Cumhurbaşkanı Yardımcısı Cevdet Yılmaz, TBMM Genel Kurulu’nda 2026 yılı Merkezi Yönetim Bütçe Kanunu Teklifi ile 2024 yılı Merkezi Yönetim Kesin Hesap Kanunu Teklifleri üzerine kapsamlı bir sunum yaptı. Yılmaz, bütçenin büyüme, istikrar, enflasyonla mücadele ve gelir dağılımı öncelikleri doğrultusunda şekillendirildiğini vurgularken, Türkiye ekonomisine yönelik önemli hedefler ve iddialı projeksiyonlar paylaştı. Konuşmasında 2026 yılının ekonomi programı açısından kritik bir eşik olduğuna dikkat çeken Yılmaz, yüksek katma değerli üretim, Ar-Ge yatırımları ve girişimcilik desteklerinin bütçe kapsamında önceliklendirildiğini açıkladı. Deprem bölgesinin yeniden imarı ve şehirlerin afetlere karşı daha dirençli hale getirilmesinin de bütçenin temel bileşenleri arasında yer aldığını ifade etti.

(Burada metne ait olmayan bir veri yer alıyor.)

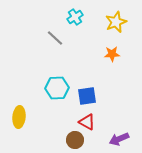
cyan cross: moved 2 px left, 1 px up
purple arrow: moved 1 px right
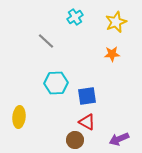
gray line: moved 9 px left, 3 px down
cyan hexagon: moved 1 px left, 5 px up
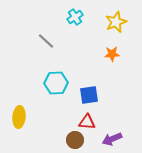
blue square: moved 2 px right, 1 px up
red triangle: rotated 24 degrees counterclockwise
purple arrow: moved 7 px left
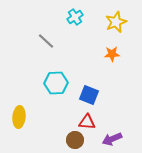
blue square: rotated 30 degrees clockwise
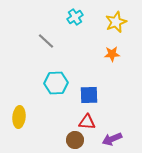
blue square: rotated 24 degrees counterclockwise
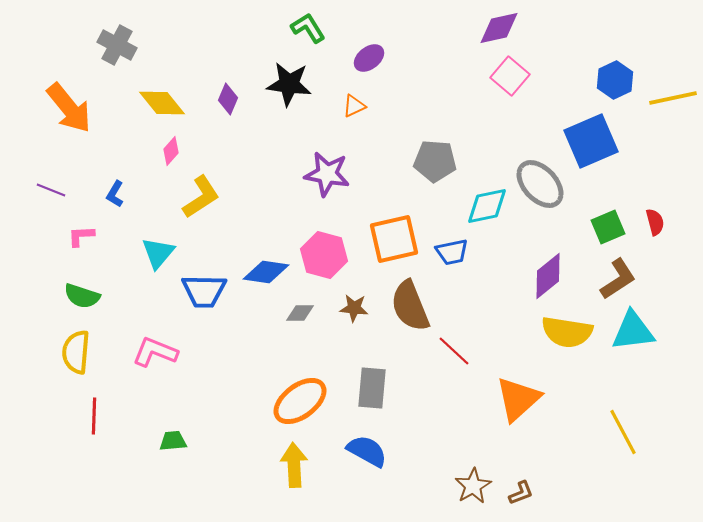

Küresel riskler yüksek, ticaret pandemi öncesi seviyeye ulaşamadı
Yılmaz, küresel ekonomideki dengelerin hızla değiştiğine işaret ederek, gelişmekte olan ülkelerin ağırlığının arttığını, G7 ekonomilerinin küresel payının ise gerilediğini söyledi.
Küresel enflasyonda bazı iyileşmeler görülse de, ticaret hacminin hâlâ pandemi öncesi seviyelere yaklaşmadığını belirten Yılmaz, politika belirsizliklerinin azalmaya başladığını ancak risklerin yüksek seyrini sürdürdüğünü kaydetti.

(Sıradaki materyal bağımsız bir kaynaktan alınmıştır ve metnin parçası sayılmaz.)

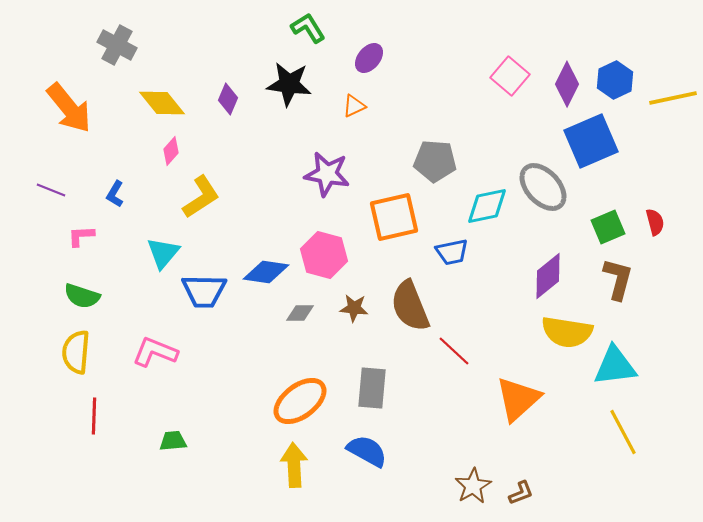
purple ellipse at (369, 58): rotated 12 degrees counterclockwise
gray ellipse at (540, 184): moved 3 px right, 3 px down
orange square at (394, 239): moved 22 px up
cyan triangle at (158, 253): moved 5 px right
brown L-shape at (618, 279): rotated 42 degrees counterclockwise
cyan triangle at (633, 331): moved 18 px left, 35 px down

Kişi başı gelir hedefi: 17.748 dolar
Ekonomik büyüme ve gelir düzeyindeki artışa ilişkin iddialı bir projeksiyon paylaşan Yılmaz şöyle konuştu: “Pandemi sonrası dönemde dünya %15,2 büyürken, Türkiye bunun iki katı kadar büyüme sergiledi. Yıl sonu itibariyle kişi başı gelirimizin 17.748 dolara ulaşmasını, böylece yüksek gelir grubu ülkeler arasına girmemizi bekliyoruz.” Yılmaz ayrıca, Türkiye’nin satın alma gücü paritesine göre dünyanın 11. büyük ekonomisi, nominal ölçekte ise 16. büyük ekonomi konumuna yükselmeyi öngördüklerini ifade etti.
“2026’da yüzde 3,8 büyüme, işsizlikte 8,5’in altı hedefleniyor”
Orta Vadeli Program’ın (OVP) gerçekçi hedefler içerdiğini vurgulayan Yılmaz, 2026 yılı için:
- %3,8 büyüme,
- %8,5’in altında işsizlik,
- Daha dengeli ve istikrarlı bir büyüme
öngörüldüğünü belirtti.
Türkiye ekonomisinde geçici değil, sürdürülebilir bir büyüme yapısının kalıcı hale getirilmesinin öncelik olduğunu sözlerine ekledi.
Enflasyon mesajı: “2027’de tek hane”
Dezenflasyon sürecinin Türkiye’de artık daha sağlam bir zemine oturduğunu söyleyen Yılmaz, Kasım 2025 itibarıyla TÜFE’nin %31,1’e gerilediğini hatırlattı. Hedeflere ilişkin şu açıklamayı yaptı:
- 2026’da enflasyonun %20’nin altına düşürülmesi,
- 2027’de ise tek haneye indirilmesi amaçlanıyor.
Yılmaz, fiyat istikrarının sağlanması için para ve maliye politikası koordinasyonunun güçlü şekilde sürdürüleceğini ifade etti.
Dış ticaret ve rezervlerde güçlü performans
Ekonomide dış dengeye ilişkin önemli göstergeler de paylaşan Yılmaz, "Toplam mal ve hizmet ihracatı yıl sonunda 390 milyar doların üzerine çıkacak. Uluslararası doğrudan yatırımlar 11,4 milyar dolar, yıllıklandırılmış doğrudan yatırımlar 15,3 milyar dolar seviyesine ulaştı. KKM’nin payı %0,1’e kadar düştü. TCMB brüt rezervleri 28 Kasım itibarıyla 183,2 milyar dolara yükseldi" dedi.
Bu verilerin, finansal istikrar açısından olumlu bir görünüm sunduğu belirtildi.